__The data__:
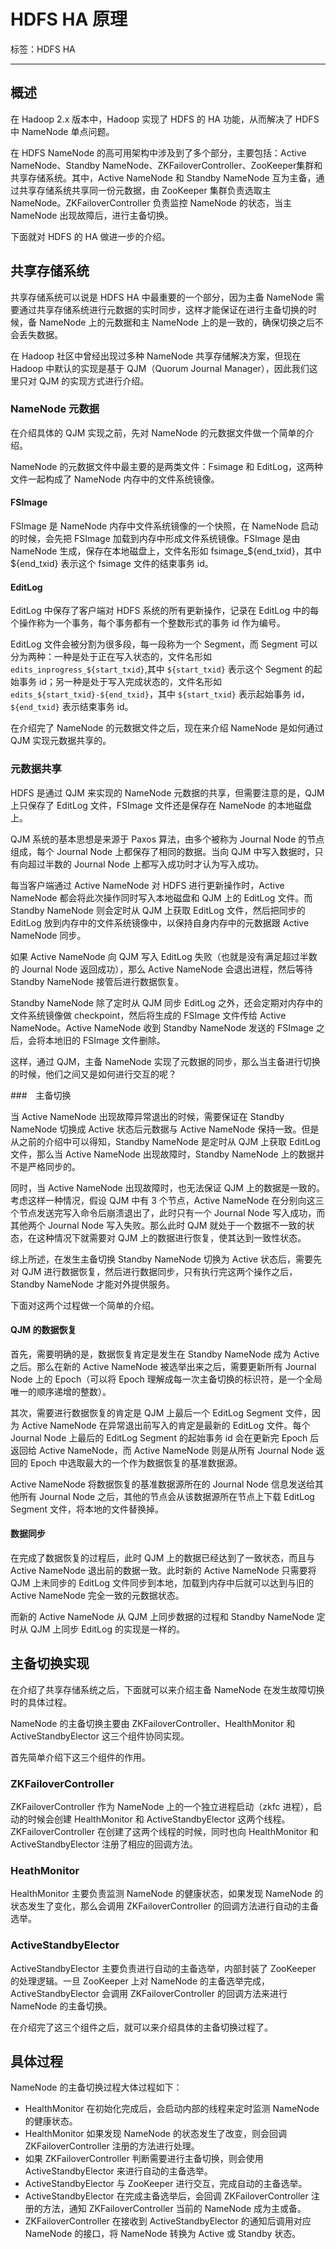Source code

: # HDFS HA 原理

标签：HDFS HA

---

## 概述

在 Hadoop 2.x 版本中，Hadoop 实现了 HDFS 的 HA 功能，从而解决了 HDFS 中 NameNode 单点问题。

在 HDFS NameNode 的高可用架构中涉及到了多个部分，主要包括：Active NameNode、Standby NameNode、ZKFailoverController、ZooKeeper集群和共享存储系统。其中，Active NameNode 和 Standby NameNode 互为主备，通过共享存储系统共享同一份元数据，由 ZooKeeper 集群负责选取主 NameNode。ZKFailoverController 负责监控 NameNode 的状态，当主 NameNode 出现故障后，进行主备切换。

下面就对 HDFS 的 HA 做进一步的介绍。

## 共享存储系统

共享存储系统可以说是 HDFS HA 中最重要的一个部分，因为主备 NameNode 需要通过共享存储系统进行元数据的实时同步，这样才能保证在进行主备切换的时候，备 NameNode 上的元数据和主 NameNode 上的是一致的，确保切换之后不会丢失数据。

在 Hadoop 社区中曾经出现过多种 NameNode 共享存储解决方案，但现在 Hadoop 中默认的实现是基于 QJM（Quorum Journal Manager），因此我们这里只对 QJM 的实现方式进行介绍。

### NameNode 元数据

在介绍具体的 QJM 实现之前，先对 NameNode 的元数据文件做一个简单的介绍。

NameNode 的元数据文件中最主要的是两类文件：Fsimage 和 EditLog，这两种文件一起构成了 NameNode 内存中的文件系统镜像。

#### FSImage

FSImage 是 NameNode 内存中文件系统镜像的一个快照，在 NameNode 启动的时候，会先把 FSImage 加载到内存中形成文件系统镜像。FSImage 是由 NameNode 生成，保存在本地磁盘上，文件名形如 fsimage_${end_txid}，其中 ${end_txid} 表示这个 fsimage 文件的结束事务 id。

#### EditLog

EditLog 中保存了客户端对 HDFS 系统的所有更新操作，记录在 EditLog 中的每个操作称为一个事务，每个事务都有一个整数形式的事务 id 作为编号。

EditLog 文件会被分割为很多段，每一段称为一个 Segment，而 Segment 可以分为两种：一种是处于正在写入状态的，文件名形如 `edits_inprogress_${start_txid}`,其中 `${start_txid}` 表示这个 Segment 的起始事务 id；另一种是处于写入完成状态的，文件名形如 `edits_${start_txid}-${end_txid}`，其中 `${start_txid}` 表示起始事务 id，`${end_txid}` 表示结束事务 id。

在介绍完了 NameNode 的元数据文件之后，现在来介绍 NameNode 是如何通过 QJM 实现元数据共享的。

### 元数据共享

HDFS 是通过 QJM 来实现的 NameNode 元数据的共享，但需要注意的是，QJM 上只保存了 EditLog 文件，FSImage 文件还是保存在 NameNode 的本地磁盘上。

QJM 系统的基本思想是来源于 Paxos 算法，由多个被称为 Journal Node 的节点组成，每个 Journal Node 上都保存了相同的数据。当向 QJM 中写入数据时，只有向超过半数的 Journal Node 上都写入成功时才认为写入成功。

每当客户端通过 Active NameNode 对 HDFS 进行更新操作时，Active NameNode 都会将此次操作同时写入本地磁盘和 QJM 上的 EditLog 文件。而 Standby NameNode 则会定时从 QJM 上获取 EditLog 文件，然后把同步的 EditLog 放到内存中的文件系统镜像中，以保持自身内存中的元数据跟 Active NameNode 同步。

如果 Active NameNode 向 QJM 写入 EditLog 失败（也就是没有满足超过半数的 Journal Node 返回成功），那么 Active NameNode 会退出进程，然后等待 Standby NameNode 接管后进行数据恢复。

Standby NameNode 除了定时从 QJM 同步 EditLog 之外，还会定期对内存中的文件系统镜像做 checkpoint，然后将生成的 FSImage 文件传给 Active NameNode。Active NameNode 收到 Standby NameNode 发送的 FSImage 之后，会将本地旧的 FSImage 文件删除。

这样，通过 QJM，主备 NameNode 实现了元数据的同步，那么当主备进行切换的时候，他们之间又是如何进行交互的呢？

###　主备切换

当 Active NameNode 出现故障异常退出的时候，需要保证在 Standby NameNode 切换成 Active 状态后元数据与 Active NameNode 保持一致。但是从之前的介绍中可以得知，Standby NameNode 是定时从 QJM 上获取 EditLog 文件，那么当 Active NameNode 出现故障时，Standby NameNode 上的数据并不是严格同步的。

同时，当 Active NameNode 出现故障时，也无法保证 QJM 上的数据是一致的。考虑这样一种情况，假设 QJM 中有 3 个节点，Active NameNode 在分别向这三个节点发送完写入命令后崩溃退出了，此时只有一个 Journal Node 写入成功，而其他两个 Journal Node 写入失败。那么此时 QJM 就处于一个数据不一致的状态，在这种情况下就需要对 QJM 上的数据进行恢复，使其达到一致性状态。

综上所述，在发生主备切换 Standby NameNode 切换为 Active 状态后，需要先对 QJM 进行数据恢复，然后进行数据同步，只有执行完这两个操作之后，Standby NameNode 才能对外提供服务。

下面对这两个过程做一个简单的介绍。

#### QJM 的数据恢复

首先，需要明确的是，数据恢复肯定是发生在 Standby NameNode 成为 Active 之后。那么在新的 Active NameNode 被选举出来之后，需要更新所有 Journal Node 上的 Epoch（可以将 Epoch 理解成每一次主备切换的标识符，是一个全局唯一的顺序递增的整数）。

其次，需要进行数据恢复的肯定是 QJM 上最后一个 EditLog Segment 文件，因为 Active NameNode 在异常退出前写入的肯定是最新的 EditLog 文件。每个 Journal Node 上最后的 EditLog Segment 的起始事务 id 会在更新完 Epoch 后返回给 Active NameNode，而 Active NameNode 则是从所有 Journal Node 返回的 Epoch 中选取最大的一个作为数据恢复的基准数据源。

Active NameNode 将数据恢复的基准数据源所在的 Journal Node 信息发送给其他所有 Journal Node 之后，其他的节点会从该数据源所在节点上下载 EditLog Segment 文件，将本地的文件替换掉。

#### 数据同步

在完成了数据恢复的过程后，此时 QJM 上的数据已经达到了一致状态，而且与 Active NameNode 退出前的数据一致。此时新的 Active NameNode 只需要将 QJM 上未同步的 EditLog 文件同步到本地，加载到内存中后就可以达到与旧的 Active NameNode 完全一致的元数据状态。

而新的 Active NameNode 从 QJM 上同步数据的过程和 Standby NameNode 定时从 QJM 上同步 EditLog 的实现是一样的。

## 主备切换实现

在介绍了共享存储系统之后，下面就可以来介绍主备 NameNode 在发生故障切换时的具体过程。

NameNode 的主备切换主要由 ZKFailoverController、HealthMonitor 和 ActiveStandbyElector 这三个组件协同实现。

首先简单介绍下这三个组件的作用。

### ZKFailoverController

ZKFailoverController 作为 NameNode 上的一个独立进程启动（zkfc 进程），启动的时候会创建 HealthMonitor 和 ActiveStandbyElector 这两个线程。ZKFailoverController 在创建了这两个线程的时候，同时也向 HealthMonitor 和 ActiveStandbyElector 注册了相应的回调方法。

### HeathMonitor

HealthMonitor 主要负责监测 NameNode 的健康状态，如果发现 NameNode 的状态发生了变化，那么会调用 ZKFailoverController 的回调方法进行自动的主备选举。

### ActiveStandbyElector

ActiveStandbyElector 主要负责进行自动的主备选举，内部封装了 ZooKeeper 的处理逻辑。一旦 ZooKeeper 上对 NameNode 的主备选举完成，ActiveStandbyElector 会调用 ZKFailoverController 的回调方法来进行 NameNode 的主备切换。

在介绍完了这三个组件之后，就可以来介绍具体的主备切换过程了。

## 具体过程

NameNode 的主备切换过程大体过程如下：
- HealthMonitor 在初始化完成后，会启动内部的线程来定时监测 NameNode 的健康状态。
- HealthMonitor 如果发现 NameNode 的状态发生了改变，则会回调 ZKFailoverController 注册的方法进行处理。
- 如果 ZKFailoverController 判断需要进行主备切换，则会使用 ActiveStandbyElector 来进行自动的主备选举。
- ActiveStandbyElector 与 ZooKeeper 进行交互，完成自动的主备选举。
- ActiveStandbyElector 在完成主备选举后，会回调 ZKFailoverController 注册的方法，通知 ZKFailoverController 当前的 NameNode 成为主或备。
- ZKFailoverController 在接收到 ActiveStandbyElector 的通知后调用对应 NameNode 的接口，将 NameNode 转换为 Active 或 Standby 状态。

__Exercise instructions__: Up to the line containing "在介绍了共享存储系统之后，下面就可以来介绍主备 NameNode 在发生故障切换时的具体过程。", skip everything; from that line through the last line above, return each line exactly.

__Written solution__:
在介绍了共享存储系统之后，下面就可以来介绍主备 NameNode 在发生故障切换时的具体过程。

NameNode 的主备切换主要由 ZKFailoverController、HealthMonitor 和 ActiveStandbyElector 这三个组件协同实现。

首先简单介绍下这三个组件的作用。

### ZKFailoverController

ZKFailoverController 作为 NameNode 上的一个独立进程启动（zkfc 进程），启动的时候会创建 HealthMonitor 和 ActiveStandbyElector 这两个线程。ZKFailoverController 在创建了这两个线程的时候，同时也向 HealthMonitor 和 ActiveStandbyElector 注册了相应的回调方法。

### HeathMonitor

HealthMonitor 主要负责监测 NameNode 的健康状态，如果发现 NameNode 的状态发生了变化，那么会调用 ZKFailoverController 的回调方法进行自动的主备选举。

### ActiveStandbyElector

ActiveStandbyElector 主要负责进行自动的主备选举，内部封装了 ZooKeeper 的处理逻辑。一旦 ZooKeeper 上对 NameNode 的主备选举完成，ActiveStandbyElector 会调用 ZKFailoverController 的回调方法来进行 NameNode 的主备切换。

在介绍完了这三个组件之后，就可以来介绍具体的主备切换过程了。

## 具体过程

NameNode 的主备切换过程大体过程如下：
- HealthMonitor 在初始化完成后，会启动内部的线程来定时监测 NameNode 的健康状态。
- HealthMonitor 如果发现 NameNode 的状态发生了改变，则会回调 ZKFailoverController 注册的方法进行处理。
- 如果 ZKFailoverController 判断需要进行主备切换，则会使用 ActiveStandbyElector 来进行自动的主备选举。
- ActiveStandbyElector 与 ZooKeeper 进行交互，完成自动的主备选举。
- ActiveStandbyElector 在完成主备选举后，会回调 ZKFailoverController 注册的方法，通知 ZKFailoverController 当前的 NameNode 成为主或备。
- ZKFailoverController 在接收到 ActiveStandbyElector 的通知后调用对应 NameNode 的接口，将 NameNode 转换为 Active 或 Standby 状态。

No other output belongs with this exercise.